WORK ORDER:
Look through the lines below and extract any with the word "ETag".

MATERIAL TO PROCESS: Begin

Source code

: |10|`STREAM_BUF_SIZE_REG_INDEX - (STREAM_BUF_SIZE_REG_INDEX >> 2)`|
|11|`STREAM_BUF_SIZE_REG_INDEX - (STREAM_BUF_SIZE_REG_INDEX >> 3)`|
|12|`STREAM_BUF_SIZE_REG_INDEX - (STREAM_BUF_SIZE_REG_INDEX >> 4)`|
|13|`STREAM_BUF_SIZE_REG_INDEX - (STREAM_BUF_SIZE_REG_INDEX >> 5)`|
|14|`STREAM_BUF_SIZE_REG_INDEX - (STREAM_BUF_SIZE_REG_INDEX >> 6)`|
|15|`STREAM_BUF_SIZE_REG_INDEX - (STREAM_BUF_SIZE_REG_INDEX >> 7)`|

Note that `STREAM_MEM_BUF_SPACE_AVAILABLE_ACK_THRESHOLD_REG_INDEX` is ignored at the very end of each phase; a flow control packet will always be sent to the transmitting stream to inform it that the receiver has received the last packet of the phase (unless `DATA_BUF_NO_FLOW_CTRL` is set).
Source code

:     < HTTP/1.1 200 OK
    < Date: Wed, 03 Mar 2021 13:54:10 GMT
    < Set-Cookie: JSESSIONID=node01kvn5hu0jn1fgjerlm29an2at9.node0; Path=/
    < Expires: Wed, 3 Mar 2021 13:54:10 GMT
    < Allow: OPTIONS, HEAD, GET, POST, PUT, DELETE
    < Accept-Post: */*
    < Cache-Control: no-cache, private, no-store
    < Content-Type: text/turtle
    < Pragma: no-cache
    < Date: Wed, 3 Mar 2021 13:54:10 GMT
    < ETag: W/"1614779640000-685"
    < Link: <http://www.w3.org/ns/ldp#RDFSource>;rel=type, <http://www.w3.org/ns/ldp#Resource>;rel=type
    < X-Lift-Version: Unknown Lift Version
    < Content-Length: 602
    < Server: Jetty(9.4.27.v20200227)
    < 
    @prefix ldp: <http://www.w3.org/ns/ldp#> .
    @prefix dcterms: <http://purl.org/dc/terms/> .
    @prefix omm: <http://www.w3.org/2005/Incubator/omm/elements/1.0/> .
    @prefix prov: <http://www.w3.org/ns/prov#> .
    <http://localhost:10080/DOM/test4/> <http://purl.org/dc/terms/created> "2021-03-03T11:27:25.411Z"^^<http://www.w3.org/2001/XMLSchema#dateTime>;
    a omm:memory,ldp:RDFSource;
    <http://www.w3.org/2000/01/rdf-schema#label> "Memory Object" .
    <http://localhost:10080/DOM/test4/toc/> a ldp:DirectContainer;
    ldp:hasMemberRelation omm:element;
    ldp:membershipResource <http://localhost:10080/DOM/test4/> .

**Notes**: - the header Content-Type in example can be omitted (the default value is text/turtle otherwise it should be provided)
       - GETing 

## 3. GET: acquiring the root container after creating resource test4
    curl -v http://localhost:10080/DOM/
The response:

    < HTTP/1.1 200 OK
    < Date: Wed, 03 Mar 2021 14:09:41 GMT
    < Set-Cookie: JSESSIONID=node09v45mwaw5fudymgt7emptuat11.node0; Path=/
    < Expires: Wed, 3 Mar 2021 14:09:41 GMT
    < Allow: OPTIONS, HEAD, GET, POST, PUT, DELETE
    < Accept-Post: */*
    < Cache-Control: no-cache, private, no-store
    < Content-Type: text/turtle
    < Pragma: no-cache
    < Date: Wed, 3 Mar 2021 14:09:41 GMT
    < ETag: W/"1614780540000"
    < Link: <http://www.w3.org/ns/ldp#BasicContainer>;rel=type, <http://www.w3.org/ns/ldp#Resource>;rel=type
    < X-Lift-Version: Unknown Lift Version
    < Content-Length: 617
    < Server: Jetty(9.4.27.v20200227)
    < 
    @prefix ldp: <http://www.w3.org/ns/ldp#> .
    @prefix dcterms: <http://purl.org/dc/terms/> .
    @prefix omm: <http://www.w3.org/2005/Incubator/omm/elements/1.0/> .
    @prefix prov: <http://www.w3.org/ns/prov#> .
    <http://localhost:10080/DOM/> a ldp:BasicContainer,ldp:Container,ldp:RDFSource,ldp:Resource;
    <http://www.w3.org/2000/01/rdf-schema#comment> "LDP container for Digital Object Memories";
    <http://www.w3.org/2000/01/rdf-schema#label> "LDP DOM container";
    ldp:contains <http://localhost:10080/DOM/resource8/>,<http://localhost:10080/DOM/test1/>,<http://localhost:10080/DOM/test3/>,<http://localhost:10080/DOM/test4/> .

MATERIAL TO PROCESS: End

ANSWER BOX:
    < ETag: W/"1614779640000-685"
    < ETag: W/"1614780540000"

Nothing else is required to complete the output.